**Fragment uit document**
Doorratelen

Met enige regelmaat gebeurt het: ze praten maar door, mijn cliënten. Allerlei zijsporen worden uitgebreid en gedetailleerd besproken. De hoofdweg raakt uit het zicht of wordt pas na een lange omweg weer gevonden. Vaak hebben ze hebben het zelf een tijd lang niet in de gaten dat ze aan het doorratelen zijn en als ze dat dan op een zeker moment wel hebben, verontschuldigen ze zich vaak voor hun ‘geklets’, voelen zij zich bezwaard.

Voor mij is dat doorratelen een teken. Een teken dat er onrust is. 

Ik veroordeel dit doorratelen niet, maar grijp na verloop van tijd wel in. Meestal kijk eerst aan of het mijn cliënt zelf lukt om zich te reguleren, om tot rust te komen. Soms is het geruststellend genoeg dat ik luister en dat ze ervaren dat ik hen blijf volgen. ‘Mij maak je niet zomaar gek, ik werk al meer dan 13 jaar met mensen met ADHD,’ grap ik weleens wanneer zij hun excuses maken over hun spraakwaterval.

Hoewel ik het niet veroordeel, zie ik evengoed dat het onwenselijk is om de woordenstroom eindeloos voort te laten gaan. Daar help ik mijn cliënten mee. Eén van mijn cliënten heeft weleens geërgerd over haar ervaring met een psycholoog gezegd: ‘Telkens weer kletste ik daar het hele uur vol, ze onderbrak me nooit! Met haar kwam ik echt geen stap verder.’ Ik ben het met haar eens dat mensen met ADHD eindeloos laten doorratelen weinig zin heeft.

**Opgeslagen gegevens**
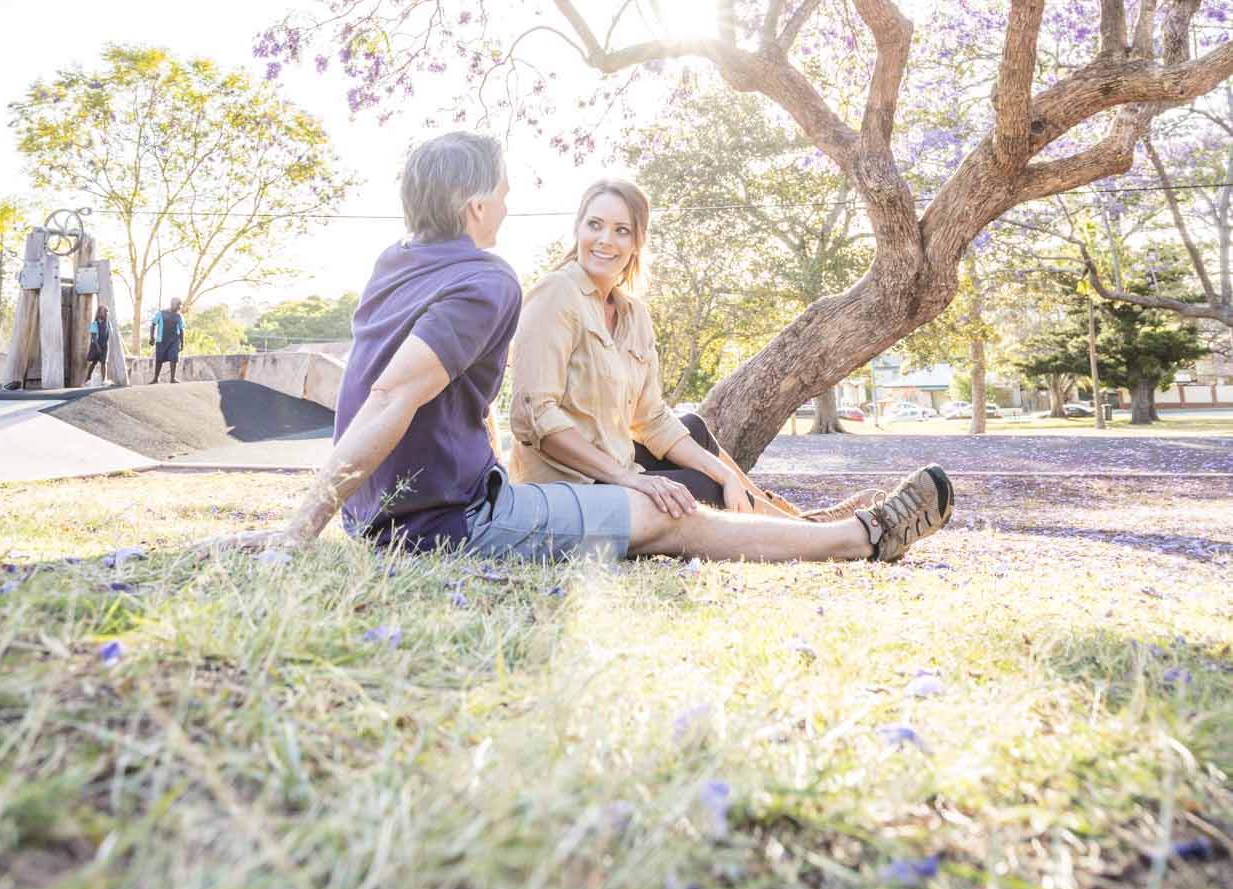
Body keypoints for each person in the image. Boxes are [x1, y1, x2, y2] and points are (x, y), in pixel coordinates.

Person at [238, 132, 954, 565]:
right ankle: (862, 537)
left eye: (622, 230)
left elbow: (652, 417)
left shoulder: (397, 261)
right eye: (505, 192)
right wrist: (299, 530)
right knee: (662, 518)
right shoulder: (492, 280)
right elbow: (395, 394)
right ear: (475, 209)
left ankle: (809, 525)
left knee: (695, 449)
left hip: (413, 512)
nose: (511, 204)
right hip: (446, 520)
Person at [509, 176, 860, 522]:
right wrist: (630, 478)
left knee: (693, 429)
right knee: (701, 488)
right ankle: (805, 530)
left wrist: (728, 476)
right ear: (578, 229)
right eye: (595, 225)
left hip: (614, 469)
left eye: (621, 230)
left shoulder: (634, 315)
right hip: (570, 486)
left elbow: (651, 419)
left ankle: (798, 525)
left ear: (638, 241)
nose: (605, 240)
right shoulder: (557, 294)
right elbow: (535, 416)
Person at [151, 298, 185, 383]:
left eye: (180, 305)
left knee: (174, 358)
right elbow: (153, 324)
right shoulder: (161, 313)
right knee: (159, 360)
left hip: (174, 340)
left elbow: (181, 330)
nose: (179, 307)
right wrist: (152, 337)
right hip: (161, 340)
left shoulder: (179, 316)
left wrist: (182, 343)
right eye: (178, 305)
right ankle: (155, 378)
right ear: (172, 304)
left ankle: (172, 378)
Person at [84, 302, 112, 385]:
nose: (107, 313)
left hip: (104, 346)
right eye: (105, 311)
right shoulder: (95, 324)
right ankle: (88, 379)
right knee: (94, 362)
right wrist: (98, 347)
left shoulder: (108, 323)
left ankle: (104, 380)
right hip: (96, 345)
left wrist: (105, 346)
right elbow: (93, 337)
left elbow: (110, 333)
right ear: (100, 313)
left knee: (104, 362)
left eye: (107, 312)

**Wat te doen**
1 – Noem alle passages uit de tekst over doorratelen die tussen enkele aanhalingstekens staan.
2 – Schrijf uit de tekst over doorratelen alles van "Voor mij is" tot en met "over hun spraakwaterval." opnieuw op en vervang daarbij "onrust" door "spanning".

**Genummerde antwoorden**
1 –
- geklets
- Mij maak je niet zomaar gek, ik werk al meer dan 13 jaar met mensen met ADHD,
- Telkens weer kletste ik daar het hele uur vol, ze onderbrak me nooit! Met haar kwam ik echt geen stap verder.

2 –
Voor mij is dat doorratelen een teken. Een teken dat er spanning is. 

Ik veroordeel dit doorratelen niet, maar grijp na verloop van tijd wel in. Meestal kijk eerst aan of het mijn cliënt zelf lukt om zich te reguleren, om tot rust te komen. Soms is het geruststellend genoeg dat ik luister en dat ze ervaren dat ik hen blijf volgen. ‘Mij maak je niet zomaar gek, ik werk al meer dan 13 jaar met mensen met ADHD,’ grap ik weleens wanneer zij hun excuses maken over hun spraakwaterval.